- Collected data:
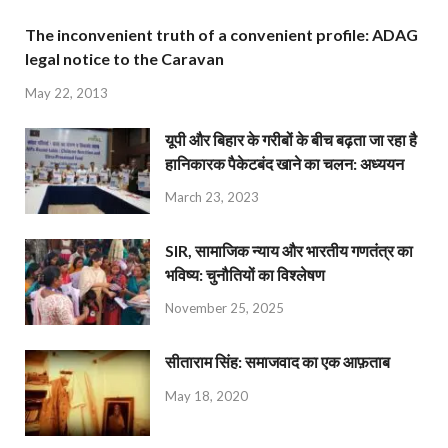
The inconvenient truth of a convenient profile: ADAG
legal notice to the Caravan
May 22, 2013
यूपी और बिहार के गरीबों के बीच बढ़ता जा रहा है
हानिकारक पैकेटबंद खाने का चलन: अध्ययन
March 23, 2023
SIR, सामाजिक न्याय और भारतीय गणतंत्र का
भविष्य: चुनौतियों का विश्लेषण
November 25, 2025
सीताराम सिंह: समाजवाद का एक आफ़ताब
May 18, 2020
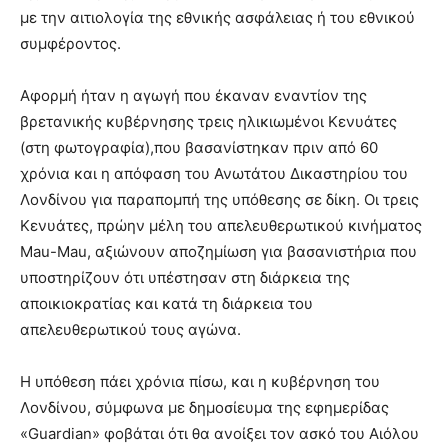
με την αιτιολογία της εθνικής ασφάλειας ή του εθνικού
συμφέροντος.
Αφορμή ήταν η αγωγή που έκαναν εναντίον της
βρετανικής κυβέρνησης τρεις ηλικιωμένοι Κενυάτες
(στη φωτογραφία),που βασανίστηκαν πριν από 60
χρόνια και η απόφαση του Ανωτάτου Δικαστηρίου του
Λονδίνου για παραπομπή της υπόθεσης σε δίκη. Οι τρεις
Κενυάτες, πρώην μέλη του απελευθερωτικού κινήματος
Mau-Mau, αξιώνουν αποζημίωση για βασανιστήρια που
υποστηρίζουν ότι υπέστησαν στη διάρκεια της
αποικιοκρατίας και κατά τη διάρκεια του
απελευθερωτικού τους αγώνα.
Η υπόθεση πάει χρόνια πίσω, και η κυβέρνηση του
Λονδίνου, σύμφωνα με δημοσίευμα της εφημερίδας
«Guardian» φοβάται ότι θα ανοίξει τον ασκό του Αιόλου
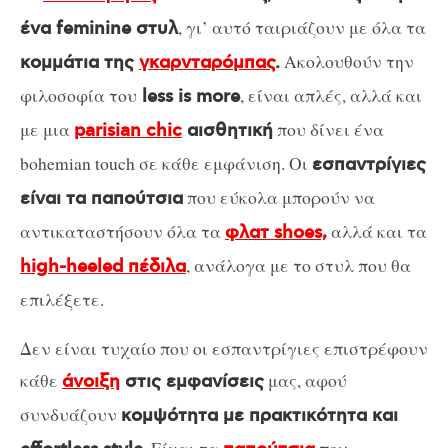
, γι’ αυτό ταιριάζουν με όλα τα
ένα feminine στυλ
Ακολουθούν την
κομμάτια της
γκαρνταρόμπας
.
φιλοσοφία του
, είναι απλές, αλλά και
less is more
με μια
που δίνει ένα
parisian chic
αισθητική
bohemian touch σε κάθε εμφάνιση. Οι
εσπαντρίγιες
που εύκολα μπορούν να
είναι τα παπούτσια
αντικαταστήσουν όλα τα
αλλά και τα
φλατ shoes,
, ανάλογα με το στυλ που θα
high-heeled πέδιλα
επιλέξετε.
Δεν είναι τυχαίο που οι εσπαντρίγιες επιστρέφουν
κάθε
μας, αφού
άνοιξη
στις εμφανίσεις
συνδυάζουν
κομψότητα με πρακτικότητα και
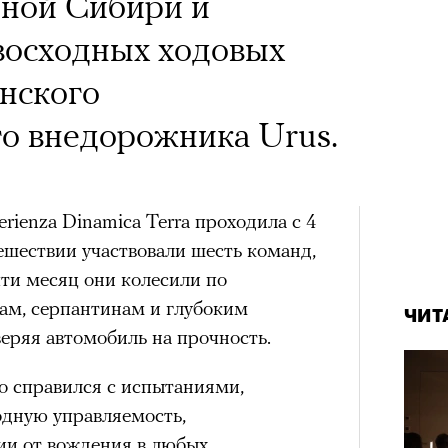
х первое восхождение в
 Тыркин рассказывает о
дной Сибири и
тера
 последним, а другие
на остросоциальные
восходных ходовых
сковать жизнью?
янского
пинисты объясняют, как
о внедорожника Urus.
еловека и почему к ней
лой
rienza Dinamica Terra проходила с 4
рам-канал «РБК Стиль»
тешествии участвовали шесть команд,
Лока
Поче
Корей
ти месяц они колесили по
взро
ам, серпантинам и глубоким
ар и Жереми Труиля
ЧИТ
еряя автомобиль на прочность.
Грэя
рам-канал «РБК Стиль»
о справился с испытаниями,
дную управляемость,
рное: голливудские левые и черный
ии от вождения в любых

- Task requirements:
Write out again only the lines from the one with "на остросоциальные" through the last line of the records above. Keep every word as it stands.

- Written reply:
на остросоциальные
восходных ходовых
сковать жизнью?
янского
пинисты объясняют, как
о внедорожника Urus.
еловека и почему к ней
лой
rienza Dinamica Terra проходила с 4
рам-канал «РБК Стиль»
тешествии участвовали шесть команд,
Лока
Поче
Корей
ти месяц они колесили по
взро
ам, серпантинам и глубоким
ар и Жереми Труиля
ЧИТ
еряя автомобиль на прочность.
Грэя
рам-канал «РБК Стиль»
о справился с испытаниями,
дную управляемость,
рное: голливудские левые и черный
ии от вождения в любых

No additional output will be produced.